Personal information
- Full name: Lee Andrew Hendrie
- Date of birth: 18 May 1977 (age 49)
- Place of birth: Kingshurst, Solihull, England
- Height: 5 ft 10 in (1.78 m)
- Position: Midfielder

Youth career
- 1993–1994: Aston Villa

Senior career*
- Years: Team / Apps / (Gls)
- 1994–2007: Aston Villa / 251 / (27)
- 2006–2007: → Stoke City (loan) / 28 / (3)
- 2007–2009: Sheffield United / 17 / (1)
- 2008: → Leicester City (loan) / 9 / (1)
- 2008: → Blackpool (loan) / 6 / (0)
- 2009–2010: Derby County / 9 / (0)
- 2010: → Brighton & Hove Albion (loan) / 8 / (0)
- 2010: Bradford City / 12 / (2)
- 2011: Bandung / 16 / (3)
- 2011: Daventry Town / 2 / (0)
- 2011–2012: Kidderminster Harriers / 15 / (0)
- 2012: Chasetown / 2 / (0)
- 2012: Redditch United / 6 / (3)
- 2012–2013: Tamworth / 27 / (3)
- 2013: Corby Town / 3 / (0)
- 2013: Highgate United / 2 / (1)
- 2013–2015: Basford United
- 2016: Redditch United / 1 / (0)
- 2019: Nuneaton Griff / 3 / (0)
- 2019: Highgate United / 1 / (0)
- Total:  / 431 / (52)

International career
- 1996–2000: England U21 / 12 / (5)
- 1998: England B / 1 / (0)
- 1998: England / 1 / (0)

= Lee Hendrie =

English footballer

Lee Andrew Hendrie (born 18 May 1977) is an English former professional footballer and pundit for Sky Sports.

As a player, he was a midfielder who notably played in the Premier League for Aston Villa where he spent fourteen years. He also played for the England U21 and England B sides, and earned one full cap for England in 1998. He has also played in Football League for Stoke City, Sheffield United, Leicester City, Derby County, Brighton & Hove Albion. and Bradford City.

Following a spell in Indonesia with Bandung, he became a journeyman in non-league football, playing for Daventry Town, Kidderminster Harriers, Chasetown, Redditch United, Tamworth, Corby Town, Highgate United, Basford United, Nuneaton Griff, and Gloucestershire based Montpellier FC.

==Playing career==

===Aston Villa===
Born in Solihull, Hendrie was red carded on his debut as a 17-year-old for Aston Villa as a substitute in a 1–0 defeat at Queens Park Rangers on 23 December 1995. He went on to achieve the accolade of the club's "Young Player of the Season" award in the 1997–98 season. Whilst at Aston Villa he played in the 2000 FA Cup Final.

After losing his place in the Villa team during the 2005–06 season, it seemed Hendrie's long spell at Villa Park was coming to an end, with Portsmouth reportedly showing an interest in his services. On 29 September, he joined Stoke City on loan, on the recommendation of his father. On 30 January 2007, he extended his loan spell with the Potters until the end of the 2006–07 season. He played 28 times for Stoke scoring three goals which came against Leeds United, Sunderland and Norwich City.

Transcribed page contents:
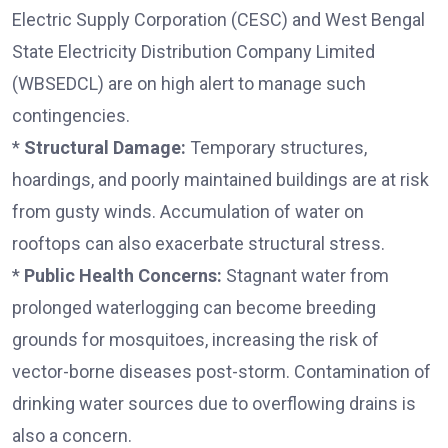
Electric Supply Corporation (CESC) and West Bengal
State Electricity Distribution Company Limited
(WBSEDCL) are on high alert to manage such
contingencies.
*
Structural Damage:
Temporary structures,
hoardings, and poorly maintained buildings are at risk
from gusty winds. Accumulation of water on
rooftops can also exacerbate structural stress.
*
Public Health Concerns:
Stagnant water from
prolonged waterlogging can become breeding
grounds for mosquitoes, increasing the risk of
vector-borne diseases post-storm. Contamination of
drinking water sources due to overflowing drains is
also a concern.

**Work task 1**
Translate this sentence from the Lee Hendrie article into Spanish: "Whilst at Aston Villa he played in the 2000 FA Cup Final."
**Work task 2**
Write the next part of the Lee Hendrie article, starting after its final sentence.

**Reply 1**
Mientras estaba en el Aston Villa, jugó la final de la FA Cup de 2000.

**Reply 2**
During Hendrie's time with Villa, he crashed his Porsche as he tried to make a plane for a European game and his manager Graham Taylor had to deal with other disciplinary matters.

===Sheffield United===
Hendrie signed a three-year contract with Sheffield United after arriving on a free transfer in July 2007, making his debut on the opening day of the season, a 2–2 home draw with Colchester United. However, he was dogged by injuries for the first half of the season. Hendrie scored his first goal for the Blades in a 5–0 win over Morecambe in the League Cup in September 2007, but was unable to hold down a regular first-team place as the club struggled in the bottom half of the table. He scored his first league goal for Sheffield United in a 2–1 win over Queens Park Rangers on 12 January 2008.

With the departure of Bryan Robson in February 2008, new manager Kevin Blackwell quickly allowed Hendrie to join Leicester City in an emergency loan deal, with a view to a permanent move. He scored the winning goal for Leicester in a 1–0 win over Scunthorpe United on 29 March 2008 but could not prevent the club's relegation to League One and he subsequently returned to Bramall Lane.

In November 2008, he joined Blackpool on loan initially until 1 January 2009, making his debut as a second-half substitute the same day in the West Lancashire derby at home to Preston North End at Bloomfield Road. He was sent off for Blackpool versus Reading on 9 December 2008 and returned to Sheffield United on 31 December 2008 having made six appearances.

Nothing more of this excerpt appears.